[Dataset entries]
━━━━━━━━━━━━━━━━
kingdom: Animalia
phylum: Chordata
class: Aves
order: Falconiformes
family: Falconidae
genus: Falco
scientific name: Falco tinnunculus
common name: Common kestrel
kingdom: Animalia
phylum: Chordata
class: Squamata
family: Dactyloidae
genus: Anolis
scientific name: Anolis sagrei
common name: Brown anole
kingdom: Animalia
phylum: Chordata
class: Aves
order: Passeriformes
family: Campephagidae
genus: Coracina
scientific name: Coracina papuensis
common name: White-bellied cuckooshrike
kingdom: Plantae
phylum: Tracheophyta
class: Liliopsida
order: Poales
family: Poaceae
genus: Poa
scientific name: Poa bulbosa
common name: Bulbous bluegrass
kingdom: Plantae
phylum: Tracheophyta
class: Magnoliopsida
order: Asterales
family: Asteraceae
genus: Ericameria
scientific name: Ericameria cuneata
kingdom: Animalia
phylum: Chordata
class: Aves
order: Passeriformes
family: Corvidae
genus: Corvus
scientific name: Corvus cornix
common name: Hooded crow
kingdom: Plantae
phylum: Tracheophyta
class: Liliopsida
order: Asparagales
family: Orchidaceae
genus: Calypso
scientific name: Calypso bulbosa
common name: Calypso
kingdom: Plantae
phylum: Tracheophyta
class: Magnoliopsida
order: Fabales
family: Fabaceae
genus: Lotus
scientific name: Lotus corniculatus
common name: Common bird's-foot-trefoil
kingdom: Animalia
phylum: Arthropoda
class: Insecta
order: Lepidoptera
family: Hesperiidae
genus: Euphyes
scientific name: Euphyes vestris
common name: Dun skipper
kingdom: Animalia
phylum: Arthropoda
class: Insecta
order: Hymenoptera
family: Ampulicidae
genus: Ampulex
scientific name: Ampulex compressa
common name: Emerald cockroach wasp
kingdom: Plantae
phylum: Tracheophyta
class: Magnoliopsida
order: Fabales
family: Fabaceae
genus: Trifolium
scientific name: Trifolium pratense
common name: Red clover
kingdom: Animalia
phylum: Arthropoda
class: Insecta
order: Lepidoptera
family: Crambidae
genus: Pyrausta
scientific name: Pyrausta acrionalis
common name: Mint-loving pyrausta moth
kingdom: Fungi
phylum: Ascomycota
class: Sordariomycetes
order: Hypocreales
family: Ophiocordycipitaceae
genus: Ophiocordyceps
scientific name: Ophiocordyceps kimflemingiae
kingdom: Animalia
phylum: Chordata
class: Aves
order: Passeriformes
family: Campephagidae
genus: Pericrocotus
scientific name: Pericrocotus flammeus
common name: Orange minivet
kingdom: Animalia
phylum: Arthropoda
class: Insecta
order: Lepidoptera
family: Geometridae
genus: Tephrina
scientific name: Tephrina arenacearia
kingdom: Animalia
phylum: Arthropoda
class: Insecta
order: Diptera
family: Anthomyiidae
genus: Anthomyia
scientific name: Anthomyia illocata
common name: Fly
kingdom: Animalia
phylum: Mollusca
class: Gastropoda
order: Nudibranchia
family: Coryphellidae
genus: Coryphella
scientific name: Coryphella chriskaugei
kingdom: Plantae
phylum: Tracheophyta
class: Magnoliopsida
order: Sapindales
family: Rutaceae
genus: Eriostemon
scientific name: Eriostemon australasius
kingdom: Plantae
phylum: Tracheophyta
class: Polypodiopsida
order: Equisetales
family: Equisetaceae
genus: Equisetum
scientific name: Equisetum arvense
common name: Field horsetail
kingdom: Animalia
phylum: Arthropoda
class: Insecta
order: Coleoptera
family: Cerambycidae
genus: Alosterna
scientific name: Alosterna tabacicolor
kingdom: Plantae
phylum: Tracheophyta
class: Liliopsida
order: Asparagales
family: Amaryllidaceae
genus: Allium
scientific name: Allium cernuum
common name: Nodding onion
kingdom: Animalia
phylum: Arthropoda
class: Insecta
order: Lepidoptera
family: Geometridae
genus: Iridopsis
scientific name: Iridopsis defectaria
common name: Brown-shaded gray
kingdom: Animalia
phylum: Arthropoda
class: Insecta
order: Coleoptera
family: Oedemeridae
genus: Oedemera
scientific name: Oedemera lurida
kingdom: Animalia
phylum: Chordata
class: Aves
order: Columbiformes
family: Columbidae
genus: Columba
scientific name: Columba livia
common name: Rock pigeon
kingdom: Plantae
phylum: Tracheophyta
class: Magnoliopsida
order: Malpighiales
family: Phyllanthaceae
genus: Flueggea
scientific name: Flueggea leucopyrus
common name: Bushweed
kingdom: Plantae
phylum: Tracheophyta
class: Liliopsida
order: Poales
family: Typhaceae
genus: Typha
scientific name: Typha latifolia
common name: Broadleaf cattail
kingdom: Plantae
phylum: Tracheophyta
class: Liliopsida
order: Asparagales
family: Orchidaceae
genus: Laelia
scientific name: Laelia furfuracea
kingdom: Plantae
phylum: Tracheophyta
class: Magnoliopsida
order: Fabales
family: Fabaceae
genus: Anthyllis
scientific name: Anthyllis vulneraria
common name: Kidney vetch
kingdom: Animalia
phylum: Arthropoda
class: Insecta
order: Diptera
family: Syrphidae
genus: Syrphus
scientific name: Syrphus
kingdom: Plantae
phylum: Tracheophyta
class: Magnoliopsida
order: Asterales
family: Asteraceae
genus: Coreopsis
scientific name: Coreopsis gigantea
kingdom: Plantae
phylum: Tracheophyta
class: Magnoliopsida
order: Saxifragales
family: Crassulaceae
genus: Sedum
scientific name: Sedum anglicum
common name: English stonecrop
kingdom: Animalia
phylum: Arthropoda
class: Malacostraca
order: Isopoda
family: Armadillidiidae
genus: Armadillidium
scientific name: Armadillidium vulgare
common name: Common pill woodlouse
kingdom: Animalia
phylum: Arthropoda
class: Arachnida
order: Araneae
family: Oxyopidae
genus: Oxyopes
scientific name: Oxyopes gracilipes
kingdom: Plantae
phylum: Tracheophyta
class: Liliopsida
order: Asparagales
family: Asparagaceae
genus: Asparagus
━━━━━━━━━━━━━━━━
→ DIRECTIONS FOR THIS TASK: Rewrite every line of the rows above as a Markdown table with the columns No. and Line, giving each line its number and skipping blank lines.

→ TASK SOLUTION:
| No. | Line |
|---|---|
| 1 | kingdom: Animalia |
| 2 | phylum: Chordata |
| 3 | class: Aves |
| 4 | order: Falconiformes |
| 5 | family: Falconidae |
| 6 | genus: Falco |
| 7 | scientific name: Falco tinnunculus |
| 8 | common name: Common kestrel |
| 9 | kingdom: Animalia |
| 10 | phylum: Chordata |
| 11 | class: Squamata |
| 12 | family: Dactyloidae |
| 13 | genus: Anolis |
| 14 | scientific name: Anolis sagrei |
| 15 | common name: Brown anole |
| 16 | kingdom: Animalia |
| 17 | phylum: Chordata |
| 18 | class: Aves |
| 19 | order: Passeriformes |
| 20 | family: Campephagidae |
| 21 | genus: Coracina |
| 22 | scientific name: Coracina papuensis |
| 23 | common name: White-bellied cuckooshrike |
| 24 | kingdom: Plantae |
| 25 | phylum: Tracheophyta |
| 26 | class: Liliopsida |
| 27 | order: Poales |
| 28 | family: Poaceae |
| 29 | genus: Poa |
| 30 | scientific name: Poa bulbosa |
| 31 | common name: Bulbous bluegrass |
| 32 | kingdom: Plantae |
| 33 | phylum: Tracheophyta |
| 34 | class: Magnoliopsida |
| 35 | order: Asterales |
| 36 | family: Asteraceae |
| 37 | genus: Ericameria |
| 38 | scientific name: Ericameria cuneata |
| 39 | kingdom: Animalia |
| 40 | phylum: Chordata |
| 41 | class: Aves |
| 42 | order: Passeriformes |
| 43 | family: Corvidae |
| 44 | genus: Corvus |
| 45 | scientific name: Corvus cornix |
| 46 | common name: Hooded crow |
| 47 | kingdom: Plantae |
| 48 | phylum: Tracheophyta |
| 49 | class: Liliopsida |
| 50 | order: Asparagales |
| 51 | family: Orchidaceae |
| 52 | genus: Calypso |
| 53 | scientific name: Calypso bulbosa |
| 54 | common name: Calypso |
| 55 | kingdom: Plantae |
| 56 | phylum: Tracheophyta |
| 57 | class: Magnoliopsida |
| 58 | order: Fabales |
| 59 | family: Fabaceae |
| 60 | genus: Lotus |
| 61 | scientific name: Lotus corniculatus |
| 62 | common name: Common bird's-foot-trefoil |
| 63 | kingdom: Animalia |
| 64 | phylum: Arthropoda |
| 65 | class: Insecta |
| 66 | order: Lepidoptera |
| 67 | family: Hesperiidae |
| 68 | genus: Euphyes |
| 69 | scientific name: Euphyes vestris |
| 70 | common name: Dun skipper |
| 71 | kingdom: Animalia |
| 72 | phylum: Arthropoda |
| 73 | class: Insecta |
| 74 | order: Hymenoptera |
| 75 | family: Ampulicidae |
| 76 | genus: Ampulex |
| 77 | scientific name: Ampulex compressa |
| 78 | common name: Emerald cockroach wasp |
| 79 | kingdom: Plantae |
| 80 | phylum: Tracheophyta |
| 81 | class: Magnoliopsida |
| 82 | order: Fabales |
| 83 | family: Fabaceae |
| 84 | genus: Trifolium |
| 85 | scientific name: Trifolium pratense |
| 86 | common name: Red clover |
| 87 | kingdom: Animalia |
| 88 | phylum: Arthropoda |
| 89 | class: Insecta |
| 90 | order: Lepidoptera |
| 91 | family: Crambidae |
| 92 | genus: Pyrausta |
| 93 | scientific name: Pyrausta acrionalis |
| 94 | common name: Mint-loving pyrausta moth |
| 95 | kingdom: Fungi |
| 96 | phylum: Ascomycota |
| 97 | class: Sordariomycetes |
| 98 | order: Hypocreales |
| 99 | family: Ophiocordycipitaceae |
| 100 | genus: Ophiocordyceps |
| 101 | scientific name: Ophiocordyceps kimflemingiae |
| 102 | kingdom: Animalia |
| 103 | phylum: Chordata |
| 104 | class: Aves |
| 105 | order: Passeriformes |
| 106 | family: Campephagidae |
| 107 | genus: Pericrocotus |
| 108 | scientific name: Pericrocotus flammeus |
| 109 | common name: Orange minivet |
| 110 | kingdom: Animalia |
| 111 | phylum: Arthropoda |
| 112 | class: Insecta |
| 113 | order: Lepidoptera |
| 114 | family: Geometridae |
| 115 | genus: Tephrina |
| 116 | scientific name: Tephrina arenacearia |
| 117 | kingdom: Animalia |
| 118 | phylum: Arthropoda |
| 119 | class: Insecta |
| 120 | order: Diptera |
| 121 | family: Anthomyiidae |
| 122 | genus: Anthomyia |
| 123 | scientific name: Anthomyia illocata |
| 124 | common name: Fly |
| 125 | kingdom: Animalia |
| 126 | phylum: Mollusca |
| 127 | class: Gastropoda |
| 128 | order: Nudibranchia |
| 129 | family: Coryphellidae |
| 130 | genus: Coryphella |
| 131 | scientific name: Coryphella chriskaugei |
| 132 | kingdom: Plantae |
| 133 | phylum: Tracheophyta |
| 134 | class: Magnoliopsida |
| 135 | order: Sapindales |
| 136 | family: Rutaceae |
| 137 | genus: Eriostemon |
| 138 | scientific name: Eriostemon australasius |
| 139 | kingdom: Plantae |
| 140 | phylum: Tracheophyta |
| 141 | class: Polypodiopsida |
| 142 | order: Equisetales |
| 143 | family: Equisetaceae |
| 144 | genus: Equisetum |
| 145 | scientific name: Equisetum arvense |
| 146 | common name: Field horsetail |
| 147 | kingdom: Animalia |
| 148 | phylum: Arthropoda |
| 149 | class: Insecta |
| 150 | order: Coleoptera |
| 151 | family: Cerambycidae |
| 152 | genus: Alosterna |
| 153 | scientific name: Alosterna tabacicolor |
| 154 | kingdom: Plantae |
| 155 | phylum: Tracheophyta |
| 156 | class: Liliopsida |
| 157 | order: Asparagales |
| 158 | family: Amaryllidaceae |
| 159 | genus: Allium |
| 160 | scientific name: Allium cernuum |
| 161 | common name: Nodding onion |
| 162 | kingdom: Animalia |
| 163 | phylum: Arthropoda |
| 164 | class: Insecta |
| 165 | order: Lepidoptera |
| 166 | family: Geometridae |
| 167 | genus: Iridopsis |
| 168 | scientific name: Iridopsis defectaria |
| 169 | common name: Brown-shaded gray |
| 170 | kingdom: Animalia |
| 171 | phylum: Arthropoda |
| 172 | class: Insecta |
| 173 | order: Coleoptera |
| 174 | family: Oedemeridae |
| 175 | genus: Oedemera |
| 176 | scientific name: Oedemera lurida |
| 177 | kingdom: Animalia |
| 178 | phylum: Chordata |
| 179 | class: Aves |
| 180 | order: Columbiformes |
| 181 | family: Columbidae |
| 182 | genus: Columba |
| 183 | scientific name: Columba livia |
| 184 | common name: Rock pigeon |
| 185 | kingdom: Plantae |
| 186 | phylum: Tracheophyta |
| 187 | class: Magnoliopsida |
| 188 | order: Malpighiales |
| 189 | family: Phyllanthaceae |
| 190 | genus: Flueggea |
| 191 | scientific name: Flueggea leucopyrus |
| 192 | common name: Bushweed |
| 193 | kingdom: Plantae |
| 194 | phylum: Tracheophyta |
| 195 | class: Liliopsida |
| 196 | order: Poales |
| 197 | family: Typhaceae |
| 198 | genus: Typha |
| 199 | scientific name: Typha latifolia |
| 200 | common name: Broadleaf cattail |
| 201 | kingdom: Plantae |
| 202 | phylum: Tracheophyta |
| 203 | class: Liliopsida |
| 204 | order: Asparagales |
| 205 | family: Orchidaceae |
| 206 | genus: Laelia |
| 207 | scientific name: Laelia furfuracea |
| 208 | kingdom: Plantae |
| 209 | phylum: Tracheophyta |
| 210 | class: Magnoliopsida |
| 211 | order: Fabales |
| 212 | family: Fabaceae |
| 213 | genus: Anthyllis |
| 214 | scientific name: Anthyllis vulneraria |
| 215 | common name: Kidney vetch |
| 216 | kingdom: Animalia |
| 217 | phylum: Arthropoda |
| 218 | class: Insecta |
| 219 | order: Diptera |
| 220 | family: Syrphidae |
| 221 | genus: Syrphus |
| 222 | scientific name: Syrphus |
| 223 | kingdom: Plantae |
| 224 | phylum: Tracheophyta |
| 225 | class: Magnoliopsida |
| 226 | order: Asterales |
| 227 | family: Asteraceae |
| 228 | genus: Coreopsis |
| 229 | scientific name: Coreopsis gigantea |
| 230 | kingdom: Plantae |
| 231 | phylum: Tracheophyta |
| 232 | class: Magnoliopsida |
| 233 | order: Saxifragales |
| 234 | family: Crassulaceae |
| 235 | genus: Sedum |
| 236 | scientific name: Sedum anglicum |
| 237 | common name: English stonecrop |
| 238 | kingdom: Animalia |
| 239 | phylum: Arthropoda |
| 240 | class: Malacostraca |
| 241 | order: Isopoda |
| 242 | family: Armadillidiidae |
| 243 | genus: Armadillidium |
| 244 | scientific name: Armadillidium vulgare |
| 245 | common name: Common pill woodlouse |
| 246 | kingdom: Animalia |
| 247 | phylum: Arthropoda |
| 248 | class: Arachnida |
| 249 | order: Araneae |
| 250 | family: Oxyopidae |
| 251 | genus: Oxyopes |
| 252 | scientific name: Oxyopes gracilipes |
| 253 | kingdom: Plantae |
| 254 | phylum: Tracheophyta |
| 255 | class: Liliopsida |
| 256 | order: Asparagales |
| 257 | family: Asparagaceae |
| 258 | genus: Asparagus |